### Requirement
Your answer is one number: the count of lines below that hold the word "linejoin".

### Given entries

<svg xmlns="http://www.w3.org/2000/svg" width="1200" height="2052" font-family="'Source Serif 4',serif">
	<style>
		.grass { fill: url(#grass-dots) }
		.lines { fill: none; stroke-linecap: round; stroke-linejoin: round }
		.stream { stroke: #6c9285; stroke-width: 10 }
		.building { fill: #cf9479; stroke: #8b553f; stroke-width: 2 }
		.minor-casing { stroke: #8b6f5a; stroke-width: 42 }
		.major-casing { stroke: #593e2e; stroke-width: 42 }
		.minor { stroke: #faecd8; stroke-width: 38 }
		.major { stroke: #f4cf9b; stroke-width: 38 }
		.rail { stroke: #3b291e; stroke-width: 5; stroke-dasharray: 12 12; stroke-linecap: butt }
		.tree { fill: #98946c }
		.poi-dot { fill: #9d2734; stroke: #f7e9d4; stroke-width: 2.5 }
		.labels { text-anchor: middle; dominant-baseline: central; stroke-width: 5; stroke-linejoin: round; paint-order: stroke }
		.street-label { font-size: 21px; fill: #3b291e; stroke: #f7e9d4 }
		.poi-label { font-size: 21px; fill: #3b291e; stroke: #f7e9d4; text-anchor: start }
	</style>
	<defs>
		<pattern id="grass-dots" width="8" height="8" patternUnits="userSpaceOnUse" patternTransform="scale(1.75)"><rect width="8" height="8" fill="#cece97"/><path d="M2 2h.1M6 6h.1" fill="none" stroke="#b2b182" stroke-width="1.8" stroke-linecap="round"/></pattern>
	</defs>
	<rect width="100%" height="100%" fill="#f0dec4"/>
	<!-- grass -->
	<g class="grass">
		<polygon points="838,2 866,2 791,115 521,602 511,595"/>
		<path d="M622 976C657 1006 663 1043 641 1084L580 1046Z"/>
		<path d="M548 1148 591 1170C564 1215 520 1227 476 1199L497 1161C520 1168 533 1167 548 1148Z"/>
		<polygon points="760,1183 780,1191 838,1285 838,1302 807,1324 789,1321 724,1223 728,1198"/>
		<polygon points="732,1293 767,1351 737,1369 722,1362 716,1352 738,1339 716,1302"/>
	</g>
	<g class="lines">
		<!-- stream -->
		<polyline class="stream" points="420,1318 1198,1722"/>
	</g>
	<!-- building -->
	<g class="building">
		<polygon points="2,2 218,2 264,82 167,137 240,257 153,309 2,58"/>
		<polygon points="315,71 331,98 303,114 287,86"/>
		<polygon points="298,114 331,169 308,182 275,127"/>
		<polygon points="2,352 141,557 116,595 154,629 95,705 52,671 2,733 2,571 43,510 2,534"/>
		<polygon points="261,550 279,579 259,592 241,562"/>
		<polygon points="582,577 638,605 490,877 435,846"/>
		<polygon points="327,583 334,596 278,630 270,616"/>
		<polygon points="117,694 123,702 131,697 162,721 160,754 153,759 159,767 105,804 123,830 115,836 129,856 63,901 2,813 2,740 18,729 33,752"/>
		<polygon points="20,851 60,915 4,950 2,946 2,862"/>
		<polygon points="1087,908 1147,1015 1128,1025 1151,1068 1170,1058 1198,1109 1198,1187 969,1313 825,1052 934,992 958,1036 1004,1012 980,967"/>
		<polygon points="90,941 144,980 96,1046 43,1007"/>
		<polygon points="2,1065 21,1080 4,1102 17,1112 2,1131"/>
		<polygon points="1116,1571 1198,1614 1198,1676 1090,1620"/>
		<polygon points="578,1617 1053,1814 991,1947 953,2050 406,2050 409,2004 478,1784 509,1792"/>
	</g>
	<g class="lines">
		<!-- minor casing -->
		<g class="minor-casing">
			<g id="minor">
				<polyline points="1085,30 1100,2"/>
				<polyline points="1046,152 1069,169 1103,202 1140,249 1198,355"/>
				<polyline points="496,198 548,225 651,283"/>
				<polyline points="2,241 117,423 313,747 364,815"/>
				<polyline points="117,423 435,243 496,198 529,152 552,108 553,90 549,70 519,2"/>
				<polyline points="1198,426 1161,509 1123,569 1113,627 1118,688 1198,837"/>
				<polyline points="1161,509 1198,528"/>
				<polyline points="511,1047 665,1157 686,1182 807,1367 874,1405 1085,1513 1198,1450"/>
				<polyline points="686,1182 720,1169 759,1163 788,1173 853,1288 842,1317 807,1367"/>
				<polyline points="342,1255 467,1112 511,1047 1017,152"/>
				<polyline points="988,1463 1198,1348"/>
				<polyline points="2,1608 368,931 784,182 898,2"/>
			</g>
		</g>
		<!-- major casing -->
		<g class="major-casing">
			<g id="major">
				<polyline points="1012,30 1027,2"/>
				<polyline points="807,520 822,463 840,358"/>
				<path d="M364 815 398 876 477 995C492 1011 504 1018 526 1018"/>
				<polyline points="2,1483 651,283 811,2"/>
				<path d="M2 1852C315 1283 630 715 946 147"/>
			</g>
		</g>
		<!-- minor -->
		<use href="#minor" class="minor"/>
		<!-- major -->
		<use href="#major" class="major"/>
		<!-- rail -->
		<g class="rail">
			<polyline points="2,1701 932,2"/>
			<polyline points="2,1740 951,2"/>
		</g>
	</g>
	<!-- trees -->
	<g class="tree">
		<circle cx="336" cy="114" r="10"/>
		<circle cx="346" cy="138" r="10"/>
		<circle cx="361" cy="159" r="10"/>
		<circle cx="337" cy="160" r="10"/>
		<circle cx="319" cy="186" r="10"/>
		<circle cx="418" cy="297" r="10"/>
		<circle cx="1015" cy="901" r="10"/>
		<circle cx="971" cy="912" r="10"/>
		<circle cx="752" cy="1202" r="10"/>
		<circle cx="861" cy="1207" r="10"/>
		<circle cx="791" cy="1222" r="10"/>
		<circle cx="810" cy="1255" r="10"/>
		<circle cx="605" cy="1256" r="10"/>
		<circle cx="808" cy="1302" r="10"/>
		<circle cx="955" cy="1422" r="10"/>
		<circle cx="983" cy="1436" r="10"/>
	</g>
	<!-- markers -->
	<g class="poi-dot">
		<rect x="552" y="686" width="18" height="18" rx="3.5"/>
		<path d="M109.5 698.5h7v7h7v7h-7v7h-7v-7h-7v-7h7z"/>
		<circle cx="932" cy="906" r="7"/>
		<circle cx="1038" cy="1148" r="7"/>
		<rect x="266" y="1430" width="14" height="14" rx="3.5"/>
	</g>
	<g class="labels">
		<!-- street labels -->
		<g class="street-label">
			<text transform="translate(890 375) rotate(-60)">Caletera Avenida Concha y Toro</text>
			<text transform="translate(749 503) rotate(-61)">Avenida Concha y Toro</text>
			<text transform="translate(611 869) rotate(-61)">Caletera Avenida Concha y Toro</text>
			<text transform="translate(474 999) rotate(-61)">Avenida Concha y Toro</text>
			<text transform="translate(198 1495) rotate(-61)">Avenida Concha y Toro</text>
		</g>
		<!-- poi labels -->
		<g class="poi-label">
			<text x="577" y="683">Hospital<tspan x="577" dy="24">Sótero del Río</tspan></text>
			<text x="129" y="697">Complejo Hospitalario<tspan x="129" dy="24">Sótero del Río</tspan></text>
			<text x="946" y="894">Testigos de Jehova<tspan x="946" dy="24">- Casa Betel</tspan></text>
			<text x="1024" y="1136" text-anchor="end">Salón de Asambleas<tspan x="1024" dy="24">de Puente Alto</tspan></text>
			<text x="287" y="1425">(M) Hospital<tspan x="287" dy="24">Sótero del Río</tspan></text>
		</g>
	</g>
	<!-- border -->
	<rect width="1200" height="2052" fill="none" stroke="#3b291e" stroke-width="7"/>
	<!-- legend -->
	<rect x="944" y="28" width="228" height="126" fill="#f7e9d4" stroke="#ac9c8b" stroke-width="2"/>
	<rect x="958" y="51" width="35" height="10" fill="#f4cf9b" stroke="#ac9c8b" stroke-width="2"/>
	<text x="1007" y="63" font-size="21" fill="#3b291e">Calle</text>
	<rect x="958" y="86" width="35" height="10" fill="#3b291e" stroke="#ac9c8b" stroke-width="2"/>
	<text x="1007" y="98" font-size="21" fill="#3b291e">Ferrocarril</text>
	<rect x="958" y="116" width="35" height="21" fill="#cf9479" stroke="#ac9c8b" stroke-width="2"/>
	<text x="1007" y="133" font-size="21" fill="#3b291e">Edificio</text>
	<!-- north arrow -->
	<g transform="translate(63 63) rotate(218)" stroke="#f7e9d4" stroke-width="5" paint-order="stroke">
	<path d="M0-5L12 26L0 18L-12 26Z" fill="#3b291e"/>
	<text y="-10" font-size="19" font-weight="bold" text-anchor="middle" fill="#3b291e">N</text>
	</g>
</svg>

### Finished task
2